◆ **TASK ITEM**
Leave the images aside and copy out the whole listing, exact to the word.
THE DATA Block Start
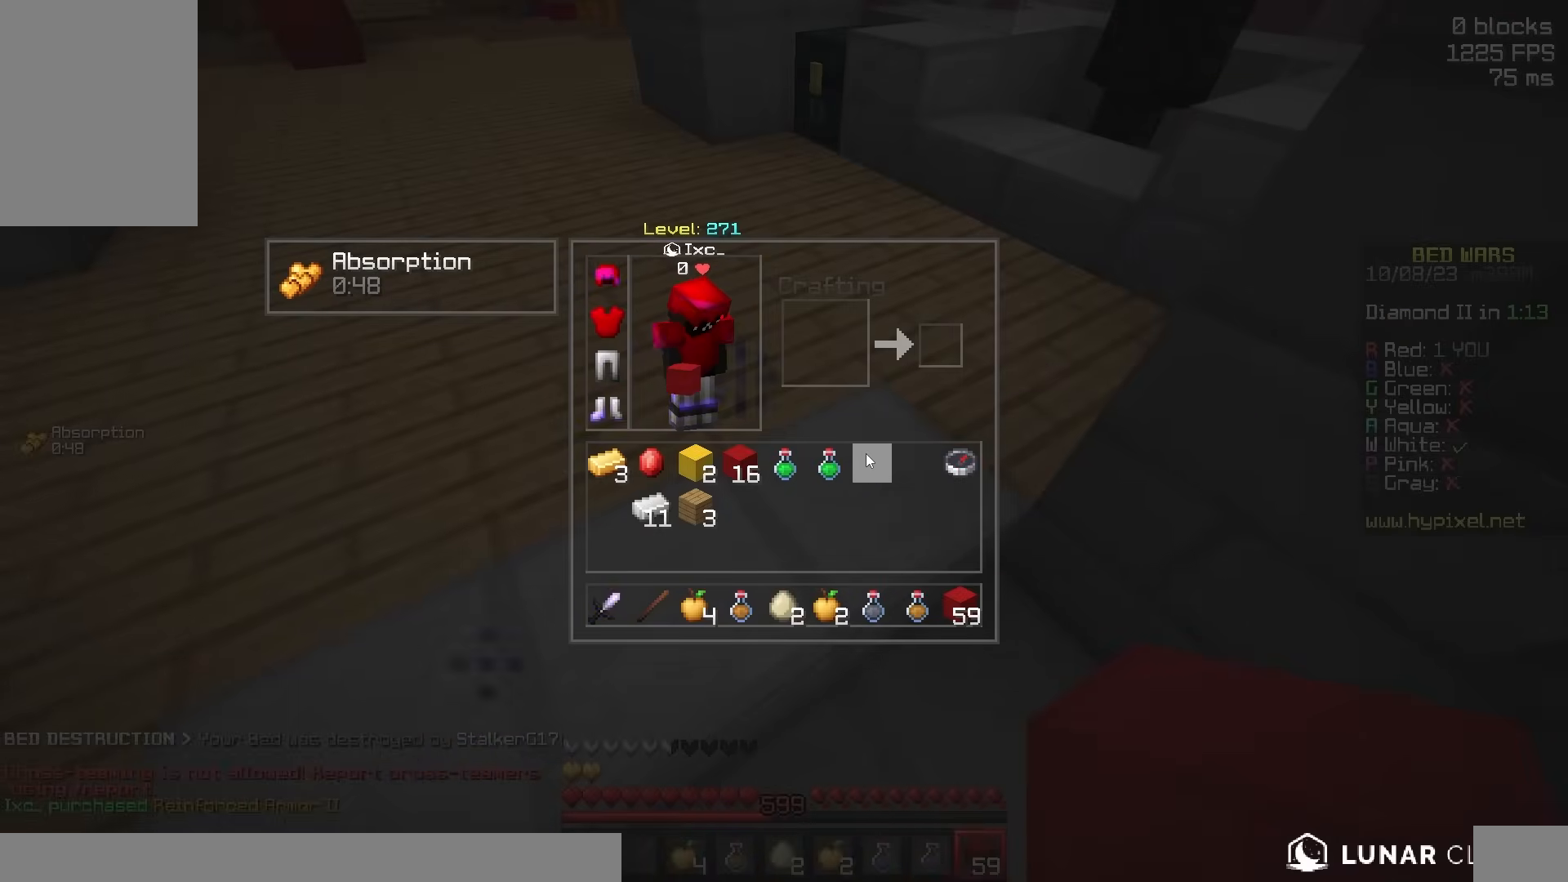
{"keys": ["d", "w"], "mouse": [], "events": [[250, "w", "down"], [450, "d", "down"]]}
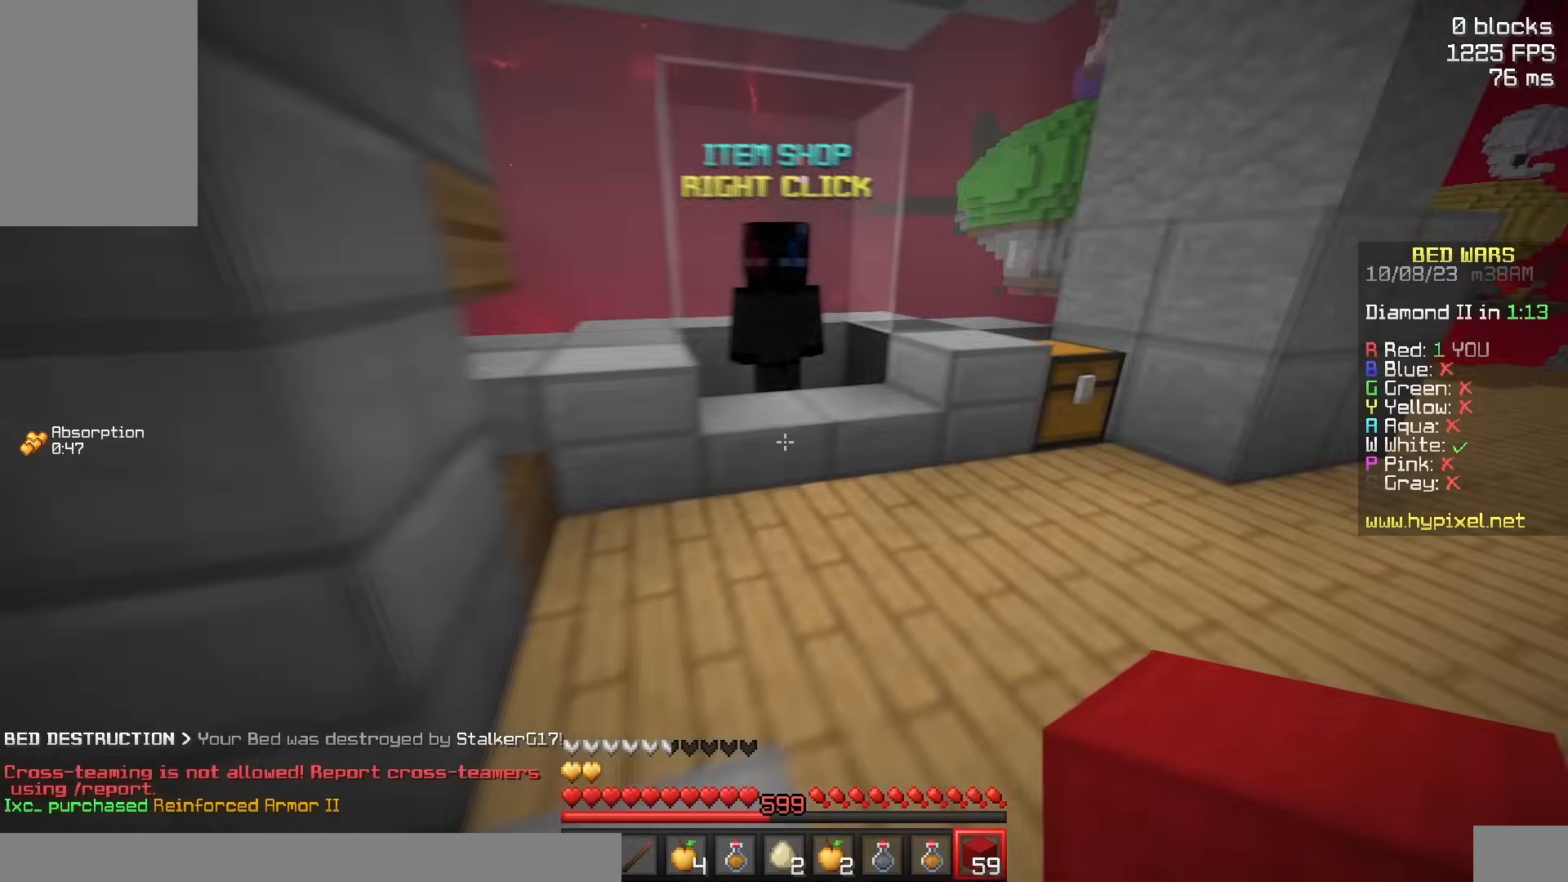
{"keys": ["a", "d"], "mouse": ["left", "right"], "events": [[33, "mouse_left", "down"], [33, "mouse_right", "down"], [50, "w", "up"], [117, "a", "down"], [167, "d", "up"], [183, "s", "down"], [317, "a", "up"], [317, "d", "down"], [383, "a", "down"], [417, "s", "up"]]}
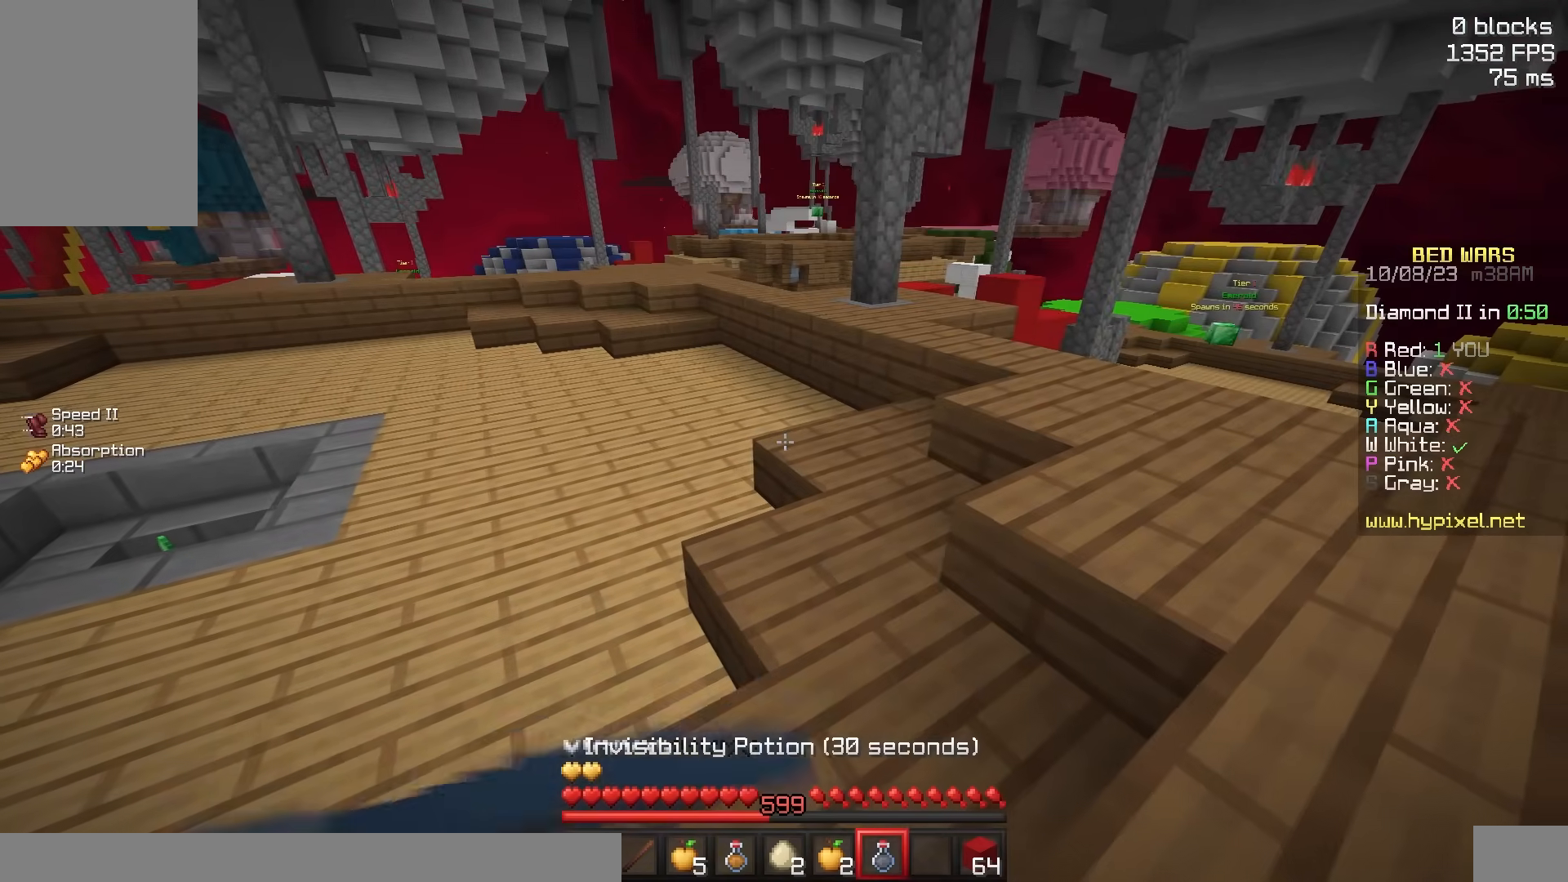
{"keys": [], "mouse": ["left", "right"], "events": [[67, "d", "up"], [167, "a", "up"]]}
THE DATA Block End
◆ **TASK RESPONSE**
{"keys": ["d", "w"], "mouse": [], "events": [[250, "w", "down"], [450, "d", "down"]]}
{"keys": ["a", "d"], "mouse": ["left", "right"], "events": [[33, "mouse_left", "down"], [33, "mouse_right", "down"], [50, "w", "up"], [117, "a", "down"], [167, "d", "up"], [183, "s", "down"], [317, "a", "up"], [317, "d", "down"], [383, "a", "down"], [417, "s", "up"]]}
{"keys": [], "mouse": ["left", "right"], "events": [[67, "d", "up"], [167, "a", "up"]]}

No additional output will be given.